- CONSIGNE -
Recopiez fidèlement tout le passage de la critique de roman ci-dessous, depuis « ROMAN AMÉRICAIN — » jusqu'à « j’ai foncé ! ».

ROMAN AMÉRICAIN — Il y a dix ans, je lisais le premier roman de l’Américaine J. Courtney Sullivan, au titre équivoque : Les Débutantes. L’année suivante, j’avais le privilège de la rencontrer lors de sa venue à Paris. Depuis, je suis sa carrière littéraire, séduite par la finesse de son regard et de son écriture. Quand j’ai appris qu’elle sortait un nouveau roman, consacré à la maternité, j’ai foncé !
Car depuis notre rencontre en 2013, Courtney et moi sommes toutes les deux devenues maman : le thème m’intéresse donc énormément, surtout lorsqu’il est traité par une autrice aussi talentueuse ! Et celle-ci s’en tire une nouvelle fois avec les honneurs : ce qu’elle écrit de la parentalité sonne tellement juste, est tellement vrai que j’ai passé ma lecture à m’exclamer mentalement « mais oui !! » ou « amen ! » à toutes les pages ou presque. Elle allie son sens de la formule habituel à l’expérience vécue : la maternité, ça ne s’invente pas, ça se vit. Et on sent que Courtney se base sur son vécu, et beaucoup de petites choses font écho en moi. Il s’agit souvent de détails comme le fait que son héroïne, Elisabeth, se réveille quelques instants avant son bébé la nuit (ça m’a rappelé les premiers mois de mes filles !), le besoin irrépressible de bénéficier de la sagesse de parents plus expérimentés (« Quelqu’un dont l’enfant avait six semaines de plus que le sien était un prophète« , mais tellement vrai !), l’attrait des forums de mamans (les Brooklyn Mamas et les avrilettes 2018 de Doctissimo, même combat !). Mais J. Courtney Sullivan aborde des sujets plus profonds liés à la parentalité qui vous parleront également forcément, comme la charge mentale ou l’ambivalence maternelle (qui fait qu’on ne rêve que de les endormir pour la sieste, pour passer après deux heures à regarder des photos d’eux parce qu’ils nous manquent). Le dilemme entre « rester à la maison et les garder » ou « les faire garder et travailler » est bien évidemment au coeur du récit, puisque ce roman traite de l’amitié entre Elisabeth, jeune maman, et Sam, sa nounou.

- ENREGISTREMENTS FOURNIS -
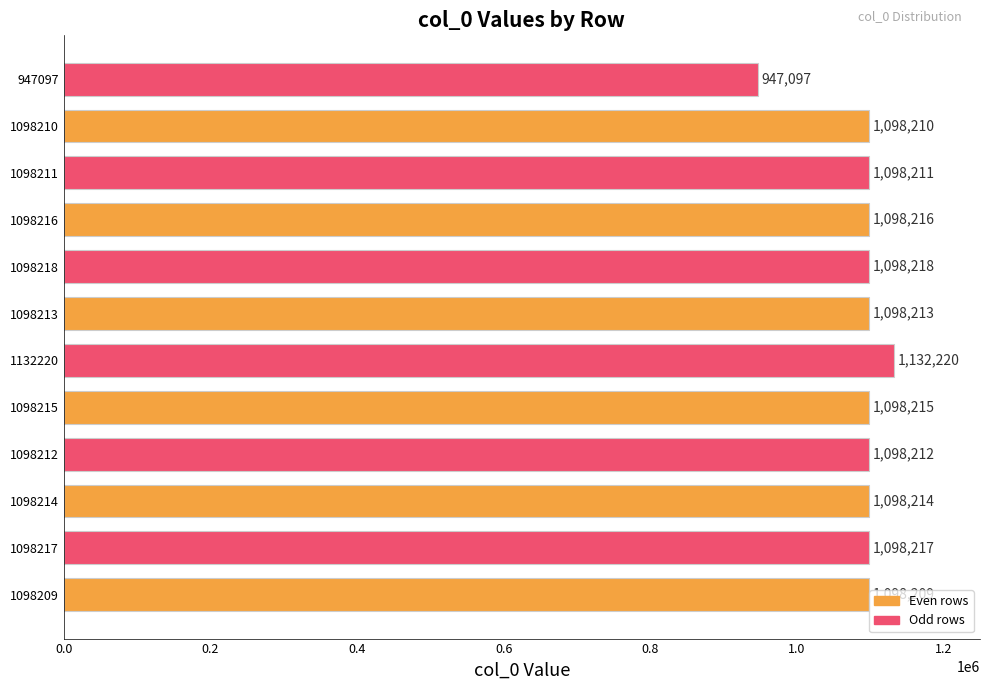

Does the chart contain any negative values?

No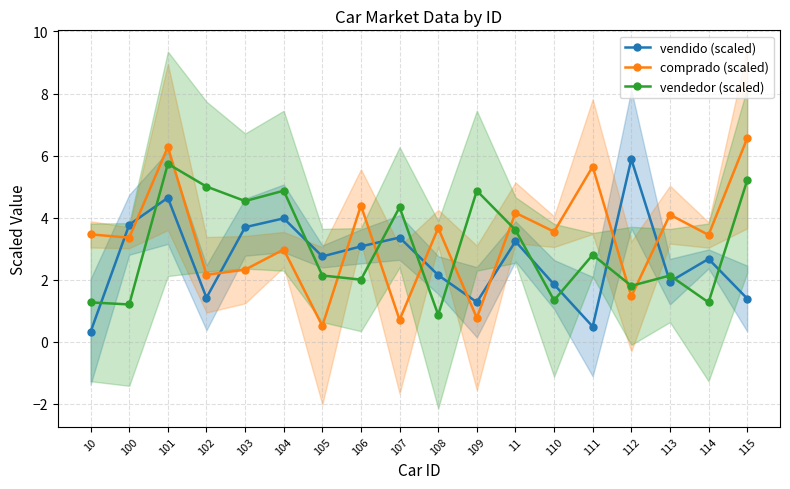

List the series in order of their overall mean, lowest first.

vendido (scaled), vendedor (scaled), comprado (scaled)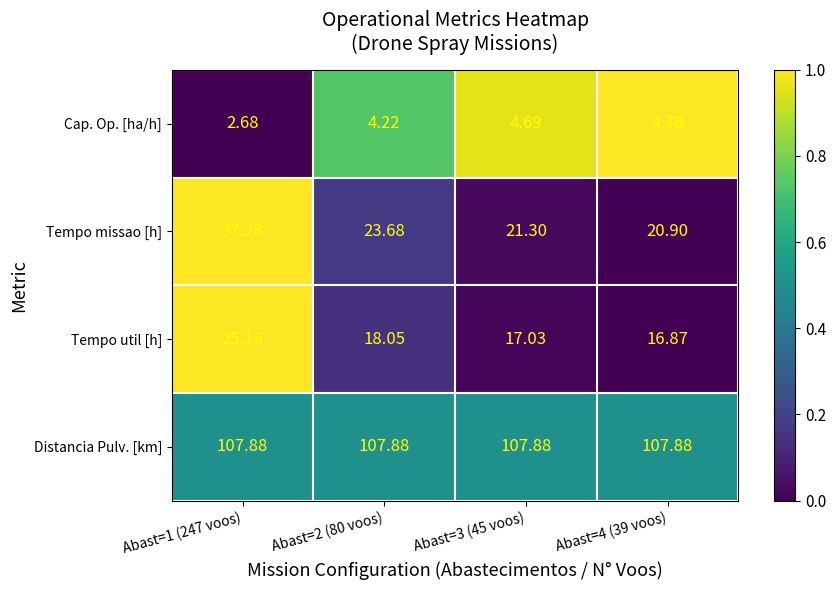

Which series has the largest total across all categories?

Distancia Pulv. [km]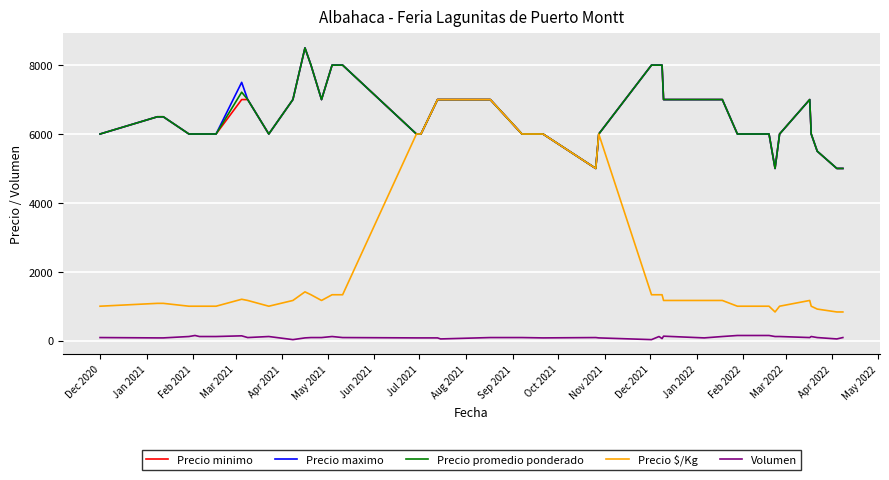

What is the minimum value for Precio maximo?

5000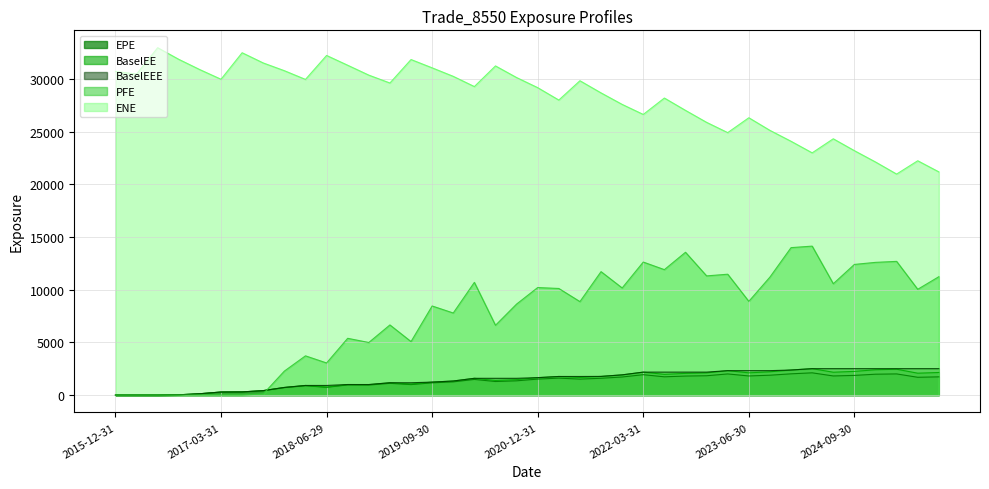

At how many categories does at least one series exceed 10696?

40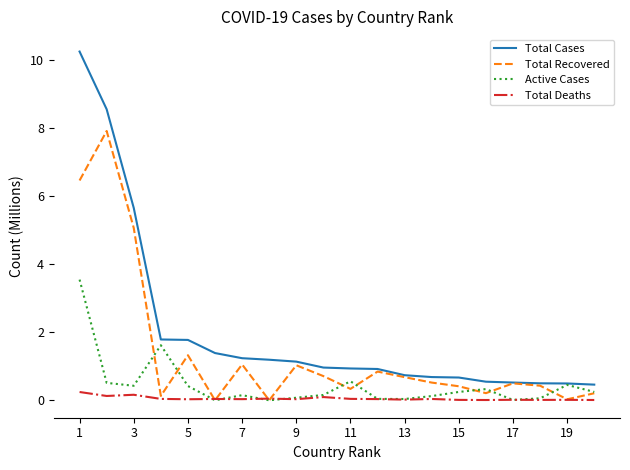

Does the chart have visible grid lines?

No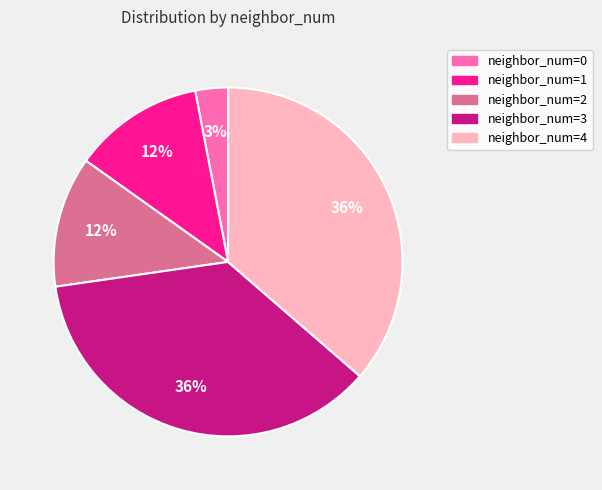

Does any single category account for the majority?

No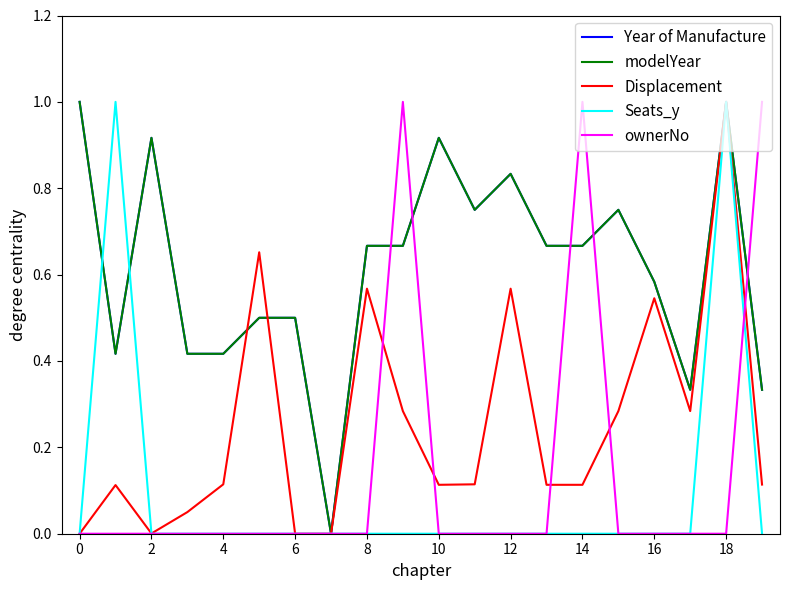

Does the chart have visible grid lines?

No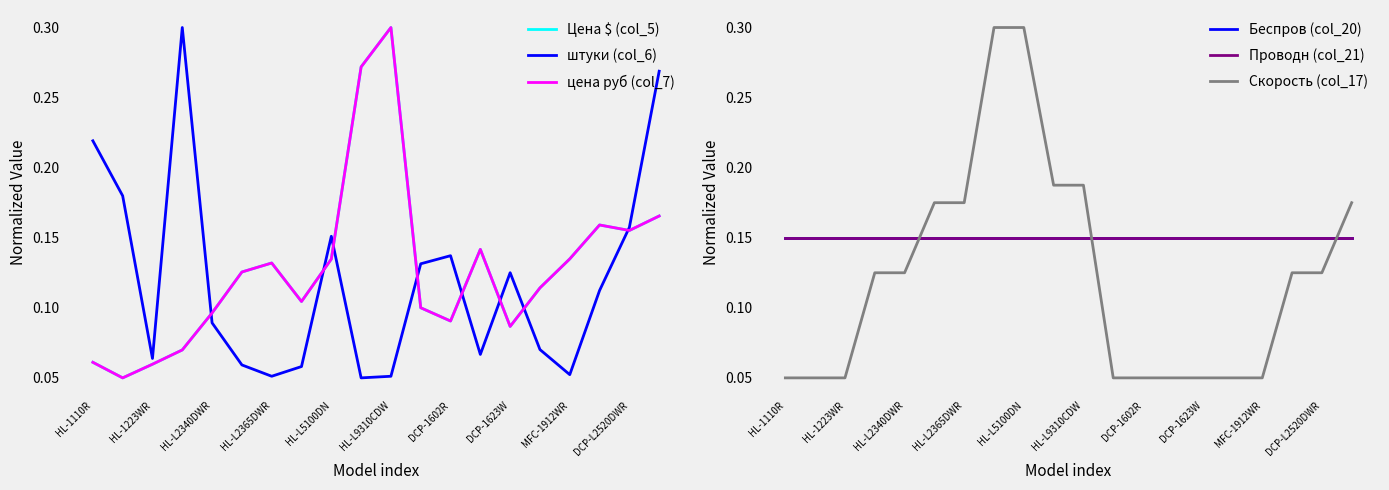

Is the value of Цена $ (col_5) at HL-L2365DWR greater than the value of цена руб (col_7) at HL-1110R?

Yes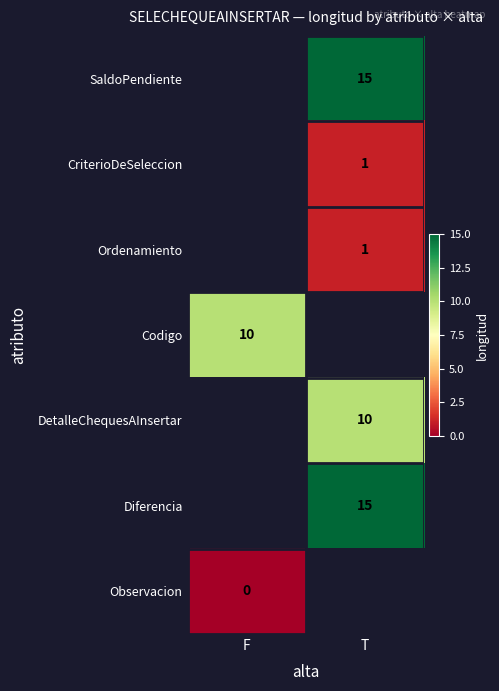

The value of Codigo at F is 10. True or false?

True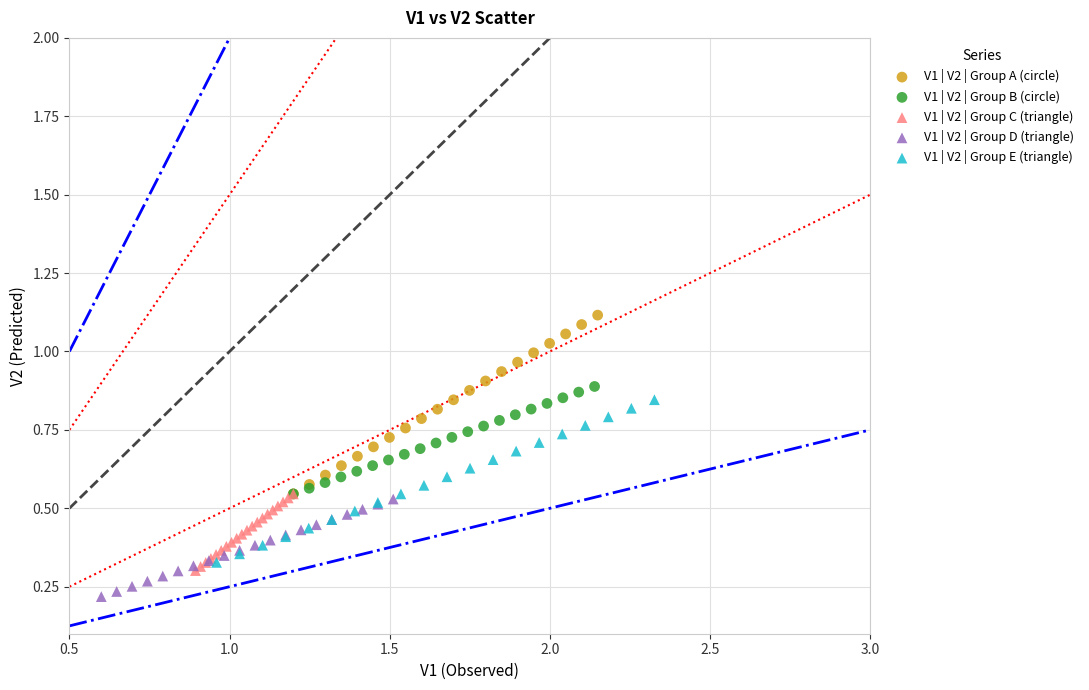

Which series contains the lowest Y value?

V1 | V2 | Group D (triangle)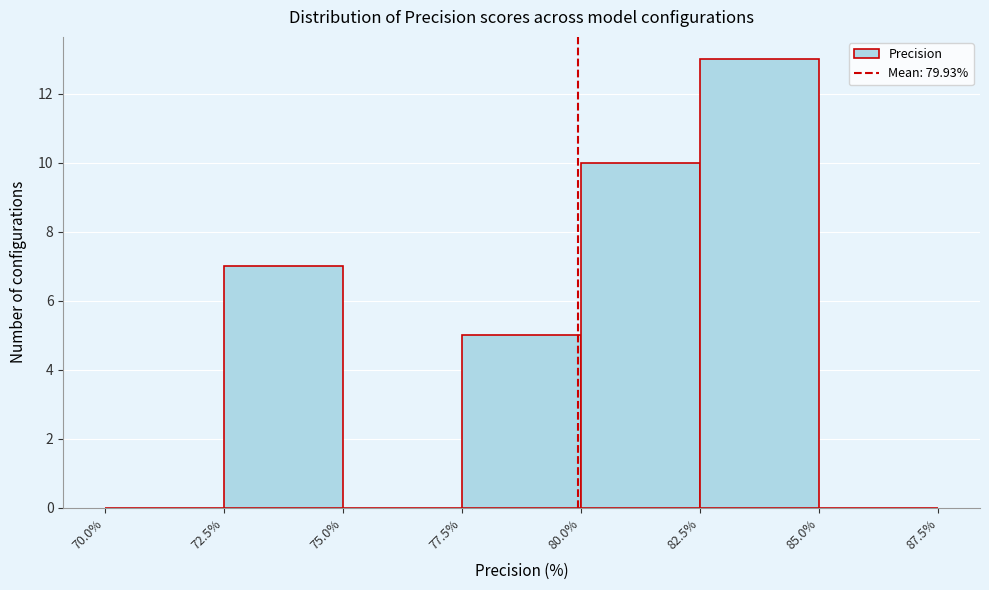

Reading left to right, list every bar in this chart as the range it spans on the x-axis followed by its height. The values are not printed on the chart, so give them approximately, as read against the axis.

70.0% to 72.5%: 0
72.5% to 75.0%: 7
75.0% to 77.5%: 0
77.5% to 80.0%: 5
80.0% to 82.5%: 10
82.5% to 85.0%: 13
85.0% to 87.5%: 0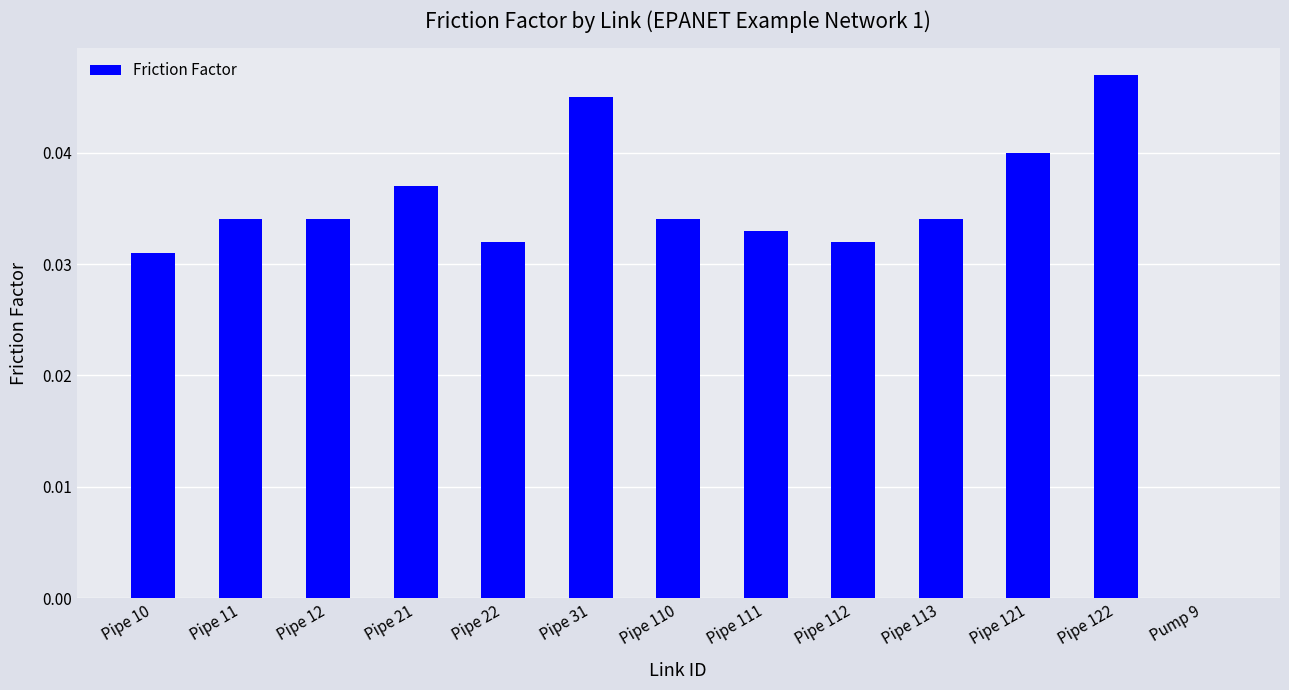

Between Pipe 113 and Pipe 121, which is larger?

Pipe 121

- RÉPONSE -
ROMAN AMÉRICAIN — Il y a dix ans, je lisais le premier roman de l’Américaine J. Courtney Sullivan, au titre équivoque : Les Débutantes. L’année suivante, j’avais le privilège de la rencontrer lors de sa venue à Paris. Depuis, je suis sa carrière littéraire, séduite par la finesse de son regard et de son écriture. Quand j’ai appris qu’elle sortait un nouveau roman, consacré à la maternité, j’ai foncé !